There was a real fear of a bloodbath, Dror said. The hostages were held for 24 hours and outside they had no idea whether they would live or die; several were wounded.

“Dealing with a super-crazy person was very difficult. At least he did not want to commit suicide and kill all the hostages,” Dror recalled.

In the end all the hostages were released and Dror remained alone with Protter.

Ori Raviv said his father, whom he had never known, was a special person, quiet, modest, an outstanding soldier, who was among the first to enter Jerusalem’s Old City in the Six Day War and was in the first unit to cross the Suez Canal in the Yom Kippur War.

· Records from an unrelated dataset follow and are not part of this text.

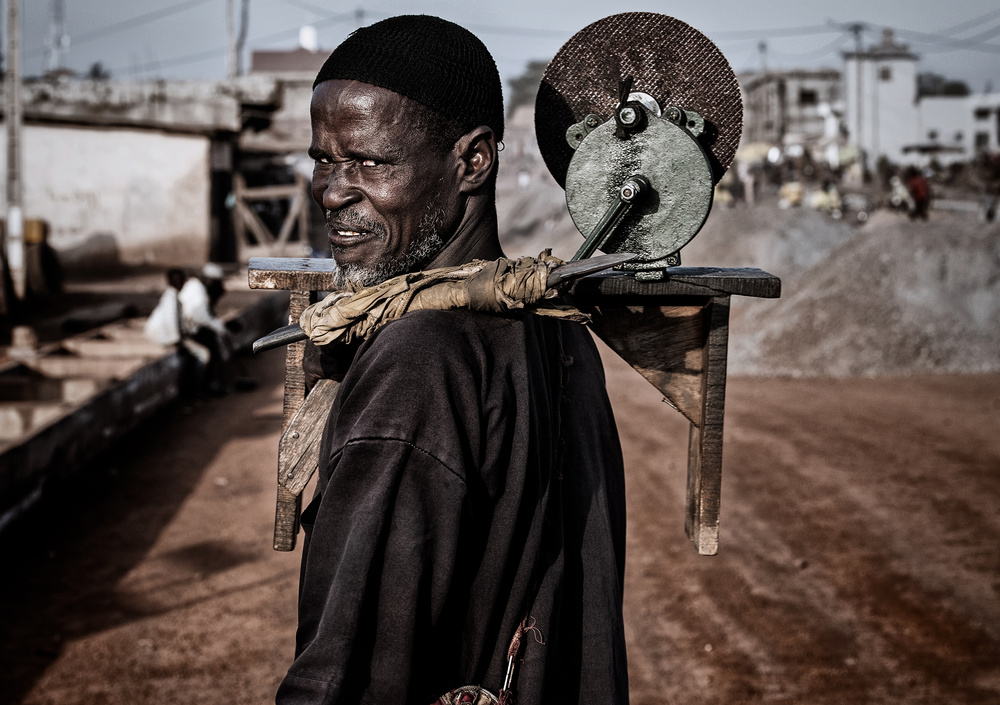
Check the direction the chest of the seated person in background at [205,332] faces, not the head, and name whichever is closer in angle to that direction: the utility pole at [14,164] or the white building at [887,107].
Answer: the white building

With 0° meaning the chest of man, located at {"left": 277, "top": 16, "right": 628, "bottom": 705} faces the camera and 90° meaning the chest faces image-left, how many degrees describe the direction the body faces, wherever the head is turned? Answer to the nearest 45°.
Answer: approximately 135°

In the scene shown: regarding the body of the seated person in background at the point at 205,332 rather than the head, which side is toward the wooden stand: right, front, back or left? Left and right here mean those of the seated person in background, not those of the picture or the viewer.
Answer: right

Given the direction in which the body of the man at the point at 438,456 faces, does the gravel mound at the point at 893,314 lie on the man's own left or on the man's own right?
on the man's own right

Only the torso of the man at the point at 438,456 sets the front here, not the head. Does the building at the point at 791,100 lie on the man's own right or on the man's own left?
on the man's own right

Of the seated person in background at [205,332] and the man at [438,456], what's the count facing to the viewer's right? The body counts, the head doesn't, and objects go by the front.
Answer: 1

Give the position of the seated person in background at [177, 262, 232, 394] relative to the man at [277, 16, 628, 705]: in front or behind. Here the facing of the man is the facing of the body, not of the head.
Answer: in front

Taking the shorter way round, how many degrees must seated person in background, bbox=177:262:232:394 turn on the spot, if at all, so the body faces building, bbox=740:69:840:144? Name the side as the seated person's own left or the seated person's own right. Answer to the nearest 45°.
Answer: approximately 45° to the seated person's own left

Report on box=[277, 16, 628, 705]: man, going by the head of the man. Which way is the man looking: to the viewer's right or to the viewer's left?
to the viewer's left

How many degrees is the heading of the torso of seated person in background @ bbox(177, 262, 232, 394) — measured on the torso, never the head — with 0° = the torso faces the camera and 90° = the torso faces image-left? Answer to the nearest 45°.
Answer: approximately 270°

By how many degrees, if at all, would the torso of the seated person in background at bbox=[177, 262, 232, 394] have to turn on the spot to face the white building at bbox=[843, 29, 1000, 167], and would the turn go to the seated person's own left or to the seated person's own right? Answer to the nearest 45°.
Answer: approximately 45° to the seated person's own left

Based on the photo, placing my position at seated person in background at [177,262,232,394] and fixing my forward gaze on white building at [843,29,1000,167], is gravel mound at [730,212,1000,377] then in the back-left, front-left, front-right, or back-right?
front-right

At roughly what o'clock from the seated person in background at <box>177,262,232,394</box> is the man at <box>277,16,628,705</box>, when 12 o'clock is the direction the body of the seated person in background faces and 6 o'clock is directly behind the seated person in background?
The man is roughly at 3 o'clock from the seated person in background.

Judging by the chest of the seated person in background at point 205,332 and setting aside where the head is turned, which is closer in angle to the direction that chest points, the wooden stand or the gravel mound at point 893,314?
the gravel mound

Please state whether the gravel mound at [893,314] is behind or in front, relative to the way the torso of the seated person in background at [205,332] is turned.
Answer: in front

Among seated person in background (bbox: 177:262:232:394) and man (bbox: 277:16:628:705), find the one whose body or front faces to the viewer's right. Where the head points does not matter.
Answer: the seated person in background

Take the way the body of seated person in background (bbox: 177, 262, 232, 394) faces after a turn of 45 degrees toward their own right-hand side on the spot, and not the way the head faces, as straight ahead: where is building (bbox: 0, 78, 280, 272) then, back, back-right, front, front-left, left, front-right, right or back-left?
back-left
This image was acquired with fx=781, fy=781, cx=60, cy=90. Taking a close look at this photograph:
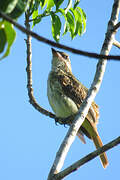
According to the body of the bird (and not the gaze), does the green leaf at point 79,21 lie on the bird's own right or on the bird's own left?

Ori said in 2013 he met Lenk, who had suggested this commemoration. “It is more than karma,” he said. He had found closure at the ceremony.

Debby stated that she had never found closure. “It has been 40 years of longing.”

Rabbi Gidon Fox of the Pretoria Hebrew Congregation said the family had paid the ultimate price every day for the past 40 years.

We sometimes took the sacrifices for granted, but the trauma was patently evident even 40 years later.

Asher Goldberg, the cantor of the Pretoria Hebrew Congregation, intoned the memorial prayer and Ori Raviv recited kaddish.

The family members lit a memorial flame. At the end of the ceremony they planted a tree and unveiled two plaques in the embassy garden, one in English and the other in Hebrew, in memory of Giora Raviv.